As the discussion surrounding generative AI and its need for regulations intensifies, it is crucial to analyze the potential risks of these models that could perpetuate old biases and barriers to gender equality.
In a 2021 paper titled “On the Dangers of Stochastic Parrots: Can Language Models Be Too Big?,” Google ethics researchers, including Emily M. Bender, Timnit Gebru, Angelina McMillan-Major, and Margaret Mitchell, outlined the risks of large language models (LLMs).
However, both Gebru and Mitchell were forced out from leading the company’s Ethical AI team by Google as a result of their work. In contrast, Geoffrey Hinton, a male researcher, appears to be the only one given the opportunity to normalize discourse around AI risks.
Languages models such as GPT-3, which was initially released in June 2020, mine text from sources that fail to include the voices of demographics such as women, older individuals, and marginalized groups. This results in LLMs’ decision-making, leading to inevitable biases that affect system workings. These models are likely to assimilate worldviews that belong to dominant groups from training data as ‘stochastic parrots.’ Thus, algorithms trained on datasets that do< bold> not< /bold> represent all people are liable to embed harmful stereotypes against women and minorities.
For instance, lenders utilize mortgage approval algorithms that are 40% to 80% more likely to deny borrowers of color than their white counterparts. These algorithms were used because they relied on who had received mortgages in the past, and in the US, past racial discriminations have been embedded in the dataset.
The training data sets of these models are so vast that it becomes difficult to audit them to check for biases. The ethics researchers noted that “A methodology that uses datasets too large to document is, therefore, inherently risky.” Nuances and language usage are critical for social change promotion, which movements like MeToo and Black Lives Matter show. AI trained on datasets scraped from the vast database of the internet that fails to incorporate the anti-sexist and anti-racist vocabulary that movements have worked so hard to develop is disastrous.

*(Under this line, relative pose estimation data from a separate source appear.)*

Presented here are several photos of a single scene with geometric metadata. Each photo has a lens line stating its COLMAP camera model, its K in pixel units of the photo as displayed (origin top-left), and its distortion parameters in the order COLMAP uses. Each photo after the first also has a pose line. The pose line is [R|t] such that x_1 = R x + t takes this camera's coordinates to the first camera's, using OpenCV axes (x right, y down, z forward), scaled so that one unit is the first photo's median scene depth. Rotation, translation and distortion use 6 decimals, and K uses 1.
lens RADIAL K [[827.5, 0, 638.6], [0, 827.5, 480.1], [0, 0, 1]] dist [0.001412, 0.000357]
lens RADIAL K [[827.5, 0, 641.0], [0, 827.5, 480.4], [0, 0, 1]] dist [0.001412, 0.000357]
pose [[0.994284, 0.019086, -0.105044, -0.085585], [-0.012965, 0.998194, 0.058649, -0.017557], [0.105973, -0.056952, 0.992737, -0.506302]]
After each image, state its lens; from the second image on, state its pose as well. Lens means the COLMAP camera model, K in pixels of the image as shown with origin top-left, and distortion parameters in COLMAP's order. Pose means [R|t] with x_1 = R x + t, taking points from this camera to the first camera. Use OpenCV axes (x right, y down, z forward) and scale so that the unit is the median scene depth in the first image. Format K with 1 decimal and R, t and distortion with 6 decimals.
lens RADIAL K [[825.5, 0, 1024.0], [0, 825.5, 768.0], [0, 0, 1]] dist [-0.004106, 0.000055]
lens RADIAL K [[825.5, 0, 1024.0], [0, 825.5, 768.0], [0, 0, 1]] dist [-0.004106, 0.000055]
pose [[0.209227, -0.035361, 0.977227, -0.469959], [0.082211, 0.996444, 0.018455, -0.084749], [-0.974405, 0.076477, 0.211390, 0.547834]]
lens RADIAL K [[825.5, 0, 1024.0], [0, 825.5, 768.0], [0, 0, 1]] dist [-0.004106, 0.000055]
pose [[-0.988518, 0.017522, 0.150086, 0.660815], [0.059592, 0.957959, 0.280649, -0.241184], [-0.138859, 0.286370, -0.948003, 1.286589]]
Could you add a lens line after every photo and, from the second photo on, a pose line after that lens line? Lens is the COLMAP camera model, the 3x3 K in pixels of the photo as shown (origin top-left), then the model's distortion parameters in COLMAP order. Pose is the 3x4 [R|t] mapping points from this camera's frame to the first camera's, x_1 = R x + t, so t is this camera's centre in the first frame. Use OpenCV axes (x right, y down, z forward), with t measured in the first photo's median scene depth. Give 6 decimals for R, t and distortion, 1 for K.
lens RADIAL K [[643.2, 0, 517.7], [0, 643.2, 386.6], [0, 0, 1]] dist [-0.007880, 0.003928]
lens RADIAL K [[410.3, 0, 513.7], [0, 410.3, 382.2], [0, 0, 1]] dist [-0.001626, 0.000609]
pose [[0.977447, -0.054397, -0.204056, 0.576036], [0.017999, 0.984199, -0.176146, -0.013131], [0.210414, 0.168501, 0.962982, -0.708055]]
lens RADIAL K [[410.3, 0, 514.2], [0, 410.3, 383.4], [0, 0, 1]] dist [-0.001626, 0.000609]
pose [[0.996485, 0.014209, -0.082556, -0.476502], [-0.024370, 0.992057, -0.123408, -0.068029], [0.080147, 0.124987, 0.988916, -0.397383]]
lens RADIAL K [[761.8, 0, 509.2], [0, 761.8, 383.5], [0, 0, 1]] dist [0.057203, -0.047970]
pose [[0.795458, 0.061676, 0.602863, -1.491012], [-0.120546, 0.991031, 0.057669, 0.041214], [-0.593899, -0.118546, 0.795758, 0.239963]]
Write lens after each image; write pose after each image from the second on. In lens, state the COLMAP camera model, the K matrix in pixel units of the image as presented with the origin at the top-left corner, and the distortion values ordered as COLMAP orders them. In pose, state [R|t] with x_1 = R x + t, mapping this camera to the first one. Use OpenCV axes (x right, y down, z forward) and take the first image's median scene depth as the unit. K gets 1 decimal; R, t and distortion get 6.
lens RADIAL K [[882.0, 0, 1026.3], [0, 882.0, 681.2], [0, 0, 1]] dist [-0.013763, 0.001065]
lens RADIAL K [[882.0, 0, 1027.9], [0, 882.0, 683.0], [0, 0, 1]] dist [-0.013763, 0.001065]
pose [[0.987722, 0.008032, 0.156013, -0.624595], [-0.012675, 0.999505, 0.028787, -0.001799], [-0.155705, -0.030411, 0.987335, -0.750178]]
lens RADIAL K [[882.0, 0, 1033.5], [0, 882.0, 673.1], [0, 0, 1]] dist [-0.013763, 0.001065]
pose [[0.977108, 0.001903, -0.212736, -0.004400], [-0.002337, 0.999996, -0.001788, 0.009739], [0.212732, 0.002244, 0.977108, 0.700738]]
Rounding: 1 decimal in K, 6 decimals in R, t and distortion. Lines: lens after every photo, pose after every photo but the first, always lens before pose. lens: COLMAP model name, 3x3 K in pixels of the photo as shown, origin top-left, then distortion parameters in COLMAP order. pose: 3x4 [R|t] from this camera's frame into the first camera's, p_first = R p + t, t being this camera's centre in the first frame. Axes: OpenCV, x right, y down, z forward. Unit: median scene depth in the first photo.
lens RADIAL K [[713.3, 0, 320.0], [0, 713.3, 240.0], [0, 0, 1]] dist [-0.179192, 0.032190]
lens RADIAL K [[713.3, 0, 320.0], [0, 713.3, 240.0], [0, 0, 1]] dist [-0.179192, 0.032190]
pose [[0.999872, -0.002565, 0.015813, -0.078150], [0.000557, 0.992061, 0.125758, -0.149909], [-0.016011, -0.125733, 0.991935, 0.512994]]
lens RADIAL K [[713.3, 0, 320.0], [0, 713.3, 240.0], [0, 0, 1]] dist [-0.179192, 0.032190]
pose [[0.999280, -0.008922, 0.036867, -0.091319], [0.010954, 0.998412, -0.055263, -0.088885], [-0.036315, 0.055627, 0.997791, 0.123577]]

On a positive note, algorithmic accountability has increasingly been included in proposed regulations and frameworks. In the EU, a debate is ongoing surrounding whether or not the original developers of models like ChatGPT, classified as general-purpose AI models with multiple intended and unintended purposes, should be subject to the upcoming AI Act.
Women continue to lag behind men in digital and AI skill development, with more than twice as many young men as women aged 16 to 24 in OECD countries fully capable of programming, an essential skill for AI development. On the other hand, female AI talent has grown faster than that of male AI talent, and more and more women are joining AI research and development.
However, AI research is still primarily male-dominated. In 2022, only one in every four researchers publishing globally on AI worldwide was a woman. The issue of the under-representation of women not only limits their economic potential when employers hire AI talent across various sectors, but it also results in less representation in AI publications worldwide and the public debate surrounding AI risks and potential.
As everyone continues speaking about AI risk management, it is critical to address AI’s representation, bias, and discrimination issues adequately. Failure to do so puts female empowerment and progress at risk.
This AI research presents one concerning issue that needs immediate intervention. While generative AI receives robust research and development by researchers, it is essential to ensure that it has built-in guardrails to prevent historical biases from being encoded in its programs.